Of Tadej Pogacar de grootste wielrenner aller tijden is, mag ieder voor zich bepalen. Eén renner die zeker een plek verdient tussen de groten is Bernard Hinault. De inmiddels 70-jarige Fransman, die vijf keer de Tour de France en bijna alle andere belangrijke koersen won, herkent iets van zichzelf in de Sloveense kampioen. Hij ziet ook een bijzondere band met medester Mathieu van der Poel.

“We hebben Pogacar al vaak dominant zien rijden, maar nooit zo dominant als tijdens het WK in Zürich afgelopen september. De Sloveen viel indrukwekkend aan, meer dan 100 kilometer voor de finish, en reed naar de regenboogtrui. Hinault genoot daar met volle teugen van.
“De anderen vielen niet aan. Hij aarzelde niet en zou het keer op keer opnieuw kunnen doen.
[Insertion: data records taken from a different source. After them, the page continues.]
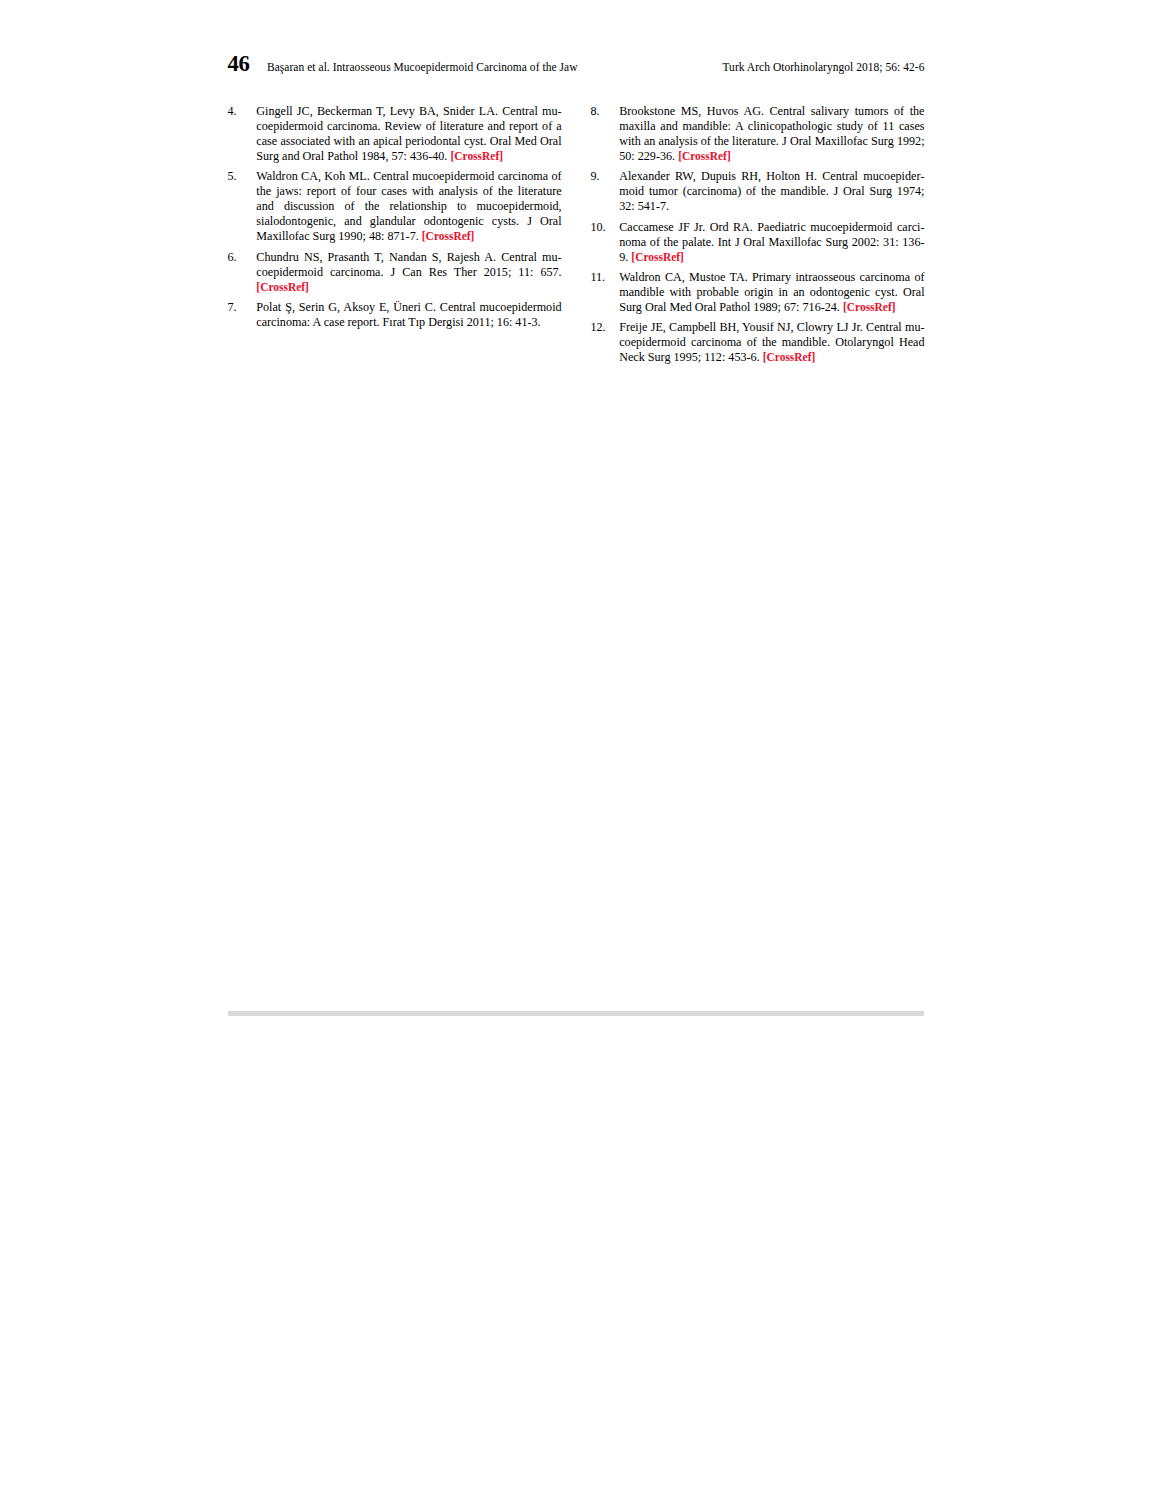46
Başaran et al. Intraosseous Mucoepidermoid Carcinoma of the Jaw
Turk Arch Otorhinolaryngol 2018; 56: 42-6
4. Gingell JC, Beckerman T, Levy BA, Snider LA. Central mucoepidermoid carcinoma. Review of literature and report of a case associated with an apical periodontal cyst. Oral Med Oral Surg and Oral Pathol 1984, 57: 436-40. [CrossRef]
5. Waldron CA, Koh ML. Central mucoepidermoid carcinoma of the jaws: report of four cases with analysis of the literature and discussion of the relationship to mucoepidermoid, sialodontogenic, and glandular odontogenic cysts. J Oral Maxillofac Surg 1990; 48: 871-7. [CrossRef]
6. Chundru NS, Prasanth T, Nandan S, Rajesh A. Central mucoepidermoid carcinoma. J Can Res Ther 2015; 11: 657. [CrossRef]
7. Polat Ş, Serin G, Aksoy E, Üneri C. Central mucoepidermoid carcinoma: A case report. Fırat Tıp Dergisi 2011; 16: 41-3.
8. Brookstone MS, Huvos AG. Central salivary tumors of the maxilla and mandible: A clinicopathologic study of 11 cases with an analysis of the literature. J Oral Maxillofac Surg 1992; 50: 229-36. [CrossRef]
9. Alexander RW, Dupuis RH, Holton H. Central mucoepidermoid tumor (carcinoma) of the mandible. J Oral Surg 1974; 32: 541-7.
10. Caccamese JF Jr. Ord RA. Paediatric mucoepidermoid carcinoma of the palate. Int J Oral Maxillofac Surg 2002: 31: 136-9. [CrossRef]
11. Waldron CA, Mustoe TA. Primary intraosseous carcinoma of mandible with probable origin in an odontogenic cyst. Oral Surg Oral Med Oral Pathol 1989; 67: 716-24. [CrossRef]
12. Freije JE, Campbell BH, Yousif NJ, Clowry LJ Jr. Central mucoepidermoid carcinoma of the mandible. Otolaryngol Head Neck Surg 1995; 112: 453-6. [CrossRef]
Want als je sterk bent, als het parcours je ligt en je beter bent dan de rest, waarom zou je het dan niet doen?” aldus de Fransman in een interview met *L’Équipe*, vooruitblikkend op het uitdagende parcours van het WK 2027 in Frankrijk.
Pogacar doet Hinault denken aan betere tijden, zoals de duels met Eddy (Merckx, red.) en andere oud-renners die ook in zichzelf geloofden. “Het is een droom voor iedereen die van wielrennen houdt. Het is een droom om renners te zien die aanvallen zonder te aarzelen, die hun tegenstanders even bekijken en dan plots voluit gaan.”
Pogacar deed dat opnieuw in Parijs-Roubaix, maar helaas kwam hij ten val. “Maar dat hoort erbij. Anders hadden we een buitengewone finale gehad tussen die twee (Mathieu van der Poel, red.), en ik ben er zeker van dat één van hen gelost zou zijn,” zegt de voormalige winnaar van Parijs-Roubaix.
Hinault ziet een verandering dankzij de strijdlust in het moderne wielrennen. “Vroeger dacht je thuis: ik kijk de laatste twintig kilometer wel, ik weet toch al hoe het afloopt. Er was geen spanning. Terwijl dat er nu veel meer is.” De Fransman merkt ook dat er iets is veranderd in de Tour de France. “Als je nu kijkt wie er voorin rijden, zie je niet meer de knechten die elkaar bevechten, maar de kopmannen.
Vroeger waren dat teamkoersen en kwam de leider pas in de laatste kilometers in beeld.”
Het feit dat Pogacar al competitief is in de Italiaanse koersen aan het begin van het seizoen en dat tot het einde volhoudt, doet Hinault denken aan de ‘goede oude tijd’. “Hij kan koersen aan het begin, halverwege én aan het eind van het seizoen. Pogacar lijkt het meest op de oude krijgers zoals Merckx en ik,” prijst de vijfvoudig Tourwinnaar de Sloveense wereldkampioen.
Hinault erkent ook de prestaties van de magnifieke Van der Poel, net als die van Pogacar. De Fransman ziet een mooie band tussen de toppers en hun sportieve prestaties. “Dat is het mooie van sport. Tijdens de wedstrijd ben je gespannen, maar zodra het voorbij is, is alles goed. Jij klopt mij vandaag, ik jou morgen; dat is het mooie eraan. Ik vind het prachtig als we ze elkaar zien omhelzen op het podium. Dit is het beeld dat de sport moet uitstralen,” besluit de voormalige wielrenner.